The fiscal treaty will not solve Europe’s crisis. The Spanish and Irish crises stem from too much cross-border private sector borrowing and lending. Ireland’s financial crisis didn’t destroy our nation’s wealth; it just revealed how much wealth had already been destroyed by reckless lending, borrowing and speculation.
Prescribing government deficit reductions to fix these private capital imbalances is like prescribing chemotherapy for heart disease. Today’s large fiscal deficits are a result of, not the cause of, Ireland’s and Spain’s crises. Both countries’ public debt ratios were actually lower than Germany’s in 2008 – but private debts exploded. Since Ireland adopted the euro, its ratio of household debt to income has risen from 93 per cent to 220 per cent.
Such huge consumer debts indicate that without growth, more mortgage defaults beckon. Ireland has too much debt, exacerbated by the ECB’s insistence that our government continue to pay unsecured bondholders of our bust banks. The bond market shut down to Ireland not because we threatened to default but because we threatened not to.
Now Ireland is experiencing an old-fashioned liquidity trap made worse by vicious deleveraging, which is destroying asset prices. Imposing more austerity now will be as useful as putting an anorexic on a diet and expecting her to become voluptuous.

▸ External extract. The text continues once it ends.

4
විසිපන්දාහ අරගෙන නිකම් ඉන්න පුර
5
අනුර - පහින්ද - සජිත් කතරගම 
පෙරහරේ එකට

Given that even in an open economy such as Ireland, most of us are employed in the domestic sector, your spending is actually my income and my spending is your income. My income is also the root of my savings. But as Keynes observed in the paradox of thrift, if we all save at the same time, who is spending? And if no one replaces our spending then demand will fall and fall.
Retailers react to falling demand by cutting prices to coax us to spend. But the very fall in prices convinces people that prices will fall further and the bargain will come next month or next year. So the laws of economics are turned on their heads. When prices fall, demand doesn’t go up, it goes down.
Many Irish people’s balance sheets are broken because on the one side we have assets – houses, land and apartments – that are falling in value but on the other, we have debts, which are fixed. At a time when income is falling because of rising unemployment and taxes, this means the debt burden is getting heavier every day relative to income.
As a result, people with savings are saving yet more. Those with debts are trying to pay them down. The same goes for companies. Ireland’s savings ratio has exploded to 17 per cent of income; it was minus 5 per cent in 2007.
People don’t want to borrow because they have too much debt and banks don’t want to lend because they have too much bad debt. Yet the deleveraging is destroying their capital base too. Again, the paradox is that deleveraging my balance sheet might make my position better, but when we all deleverage at the same time, we drive down asset prices further, demanding yet more deleveraging.
If everyone is saving, who is spending? The rise in government spending is the logical reaction to, not the cause of, the liquidity trap.
As demand falls, real wages don’t fall because those with jobs protect themselves and the adjustment comes via unemployment. Irish unemployment has trebled in four years. Youth unemployment is now 29 per cent. This puts more pressure on government finances.
We are now in the fourth year of austerity and it’s clear the economy is weakening. Someone clever – I’m not sure if it was Albert Einstein or Roy Keane – once said the definition of insanity was doing the same thing over and over again and expecting different results.
This fiscal treaty offers more of the same. It is being marketed as a fiscal union, but it is a fiscal straitjacket. It punishes weak countries when they most need help. A real fiscal union should work as the US does.
Many years ago, like many of my generation, I emigrated looking for work. I ended up as a dishwasher in Boston. Boston too had a boom and bust in the late 1980s but when it collapsed the rest of the US didn’t punish it, it transferred money via the federal budget to help it recover.
With this treaty, the EU envisages the opposite:cutting spending in the periphery when we most need help. In so doing, it creates lower growth, higher unemployment, more political instability and more capital flows from the periphery to the core. This is all aimed at making the eurozone more credible. In practice it doesn’t. When the risk is deflation, creating yet more deflation makes the euro look like it has a death wish.